4.19 Uit hetgeen is overwogen, volgt dat het beroep op eigen schuld (gedeeltelijk) slaagt, in die zin dat 15% van de schade voor rekening van [naam vakantiewerker 2] dient te blijven en dat Nationale-Nederlanden in zoverre geen aanspraak op vergoeding jegens Woudsend heeft. Het beroep op risicoaanvaarding leidt niet tot een ander oordeel.
4.20 Het bewijsaanbod van Woudsend wordt gepasseerd, omdat het niet althans onvoldoende specifiek betrekking heeft op feiten of omstandigheden, die - indien bewezen - tot een ander oordeel zouden kunnen leiden dan hiervoor is gegeven.

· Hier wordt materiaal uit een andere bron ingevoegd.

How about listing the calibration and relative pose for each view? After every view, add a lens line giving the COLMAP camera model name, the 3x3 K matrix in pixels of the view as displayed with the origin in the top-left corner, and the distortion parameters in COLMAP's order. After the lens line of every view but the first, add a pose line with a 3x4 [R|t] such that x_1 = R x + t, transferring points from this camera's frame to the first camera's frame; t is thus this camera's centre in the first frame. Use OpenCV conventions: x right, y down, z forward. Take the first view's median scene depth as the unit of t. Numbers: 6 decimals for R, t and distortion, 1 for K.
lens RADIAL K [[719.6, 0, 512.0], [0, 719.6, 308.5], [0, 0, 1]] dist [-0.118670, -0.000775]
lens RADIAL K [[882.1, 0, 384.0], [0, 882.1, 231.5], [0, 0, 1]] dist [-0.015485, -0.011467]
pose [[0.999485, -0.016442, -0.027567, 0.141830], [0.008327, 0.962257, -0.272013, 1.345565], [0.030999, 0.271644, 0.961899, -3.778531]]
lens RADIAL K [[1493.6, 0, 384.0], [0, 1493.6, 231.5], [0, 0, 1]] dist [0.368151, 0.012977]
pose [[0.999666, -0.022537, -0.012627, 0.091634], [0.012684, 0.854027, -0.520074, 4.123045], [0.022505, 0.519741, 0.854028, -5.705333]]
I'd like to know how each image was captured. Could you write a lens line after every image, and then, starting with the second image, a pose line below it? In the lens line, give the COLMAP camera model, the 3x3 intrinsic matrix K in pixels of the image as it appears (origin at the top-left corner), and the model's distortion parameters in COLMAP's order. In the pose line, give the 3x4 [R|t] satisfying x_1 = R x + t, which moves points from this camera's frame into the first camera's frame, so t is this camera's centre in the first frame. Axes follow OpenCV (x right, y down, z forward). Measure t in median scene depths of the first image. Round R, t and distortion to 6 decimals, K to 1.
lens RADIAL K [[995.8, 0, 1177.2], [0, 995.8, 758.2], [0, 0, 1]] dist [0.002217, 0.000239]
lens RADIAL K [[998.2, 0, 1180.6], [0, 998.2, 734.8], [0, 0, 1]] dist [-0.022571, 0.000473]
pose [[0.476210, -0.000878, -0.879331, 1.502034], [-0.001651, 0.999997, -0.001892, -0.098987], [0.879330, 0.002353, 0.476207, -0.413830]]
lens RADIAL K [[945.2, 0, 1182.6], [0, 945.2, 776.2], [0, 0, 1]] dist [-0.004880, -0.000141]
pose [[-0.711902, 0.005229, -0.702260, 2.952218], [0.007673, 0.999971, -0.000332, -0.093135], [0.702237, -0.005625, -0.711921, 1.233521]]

4.21 De slotsom is dat de grieven II en VI slagen, dat de vonnissen van 14 november 1990 en 27 november 1991 niet in stand kunnen blijven en dat de vordering van Nationale-Nederlanden - waartegen door Woudsend voor het overige geen verweer is gevoerd - dient te worden toegewezen, met dien verstande dat 15% van de schade voor rekening van Nationale-Nederlanden dient te blijven. Het hof zal Woudsend, als de overwegend in het ongelijk gestelde partij, veroordelen in de kosten van zowel de eerste aanleg als het hoger beroep.
5 Beslissing
Het hof, rechtdoende in hoger beroep na verwijzing:
verklaart Nationale-Nederlanden niet-ontvankelijk in haar hoger beroep van het vonnis van de rechtbank te 's-Gravenhage van 30 mei 1990;
vernietigt de vonnissen van de rechtbank te 's-Gravenhage van 14 november 1990 en 27 november 1991, en doet opnieuw recht;
veroordeelt Woudsend tot betaling aan Nationale-Nederlanden van ƒ 39.982,65 (negenendertigduizend negenhonderd tweeëntachtig gulden en vijfenzestig cent), te vermeerderen met de wettelijke rente vanaf 11 januari 1989;
veroordeelt Woudsend in de kosten van beide instanties, tot aan deze uitspraak aan de zijde van Nationale-Nederlanden voor wat betreft de eerste aanleg begroot op ƒ 3.200,-voor salaris procureur en op ƒ 816,80 voor verschotten en voor wat betreft het hoger beroep begroot op ƒ 4.400,- voor salaris procureur en op
ƒ 991,84 voor verschotten;
verklaart dit arrest wat betreft voormelde veroordelingen uitvoerbaar bij voorraad.
Dit arrest is gewezen door mrs. Van der Poel, Heisterkamp en Valk en is in tegenwoordigheid van de griffier uitgesproken ter openbare terechtzitting van 21 november 2000.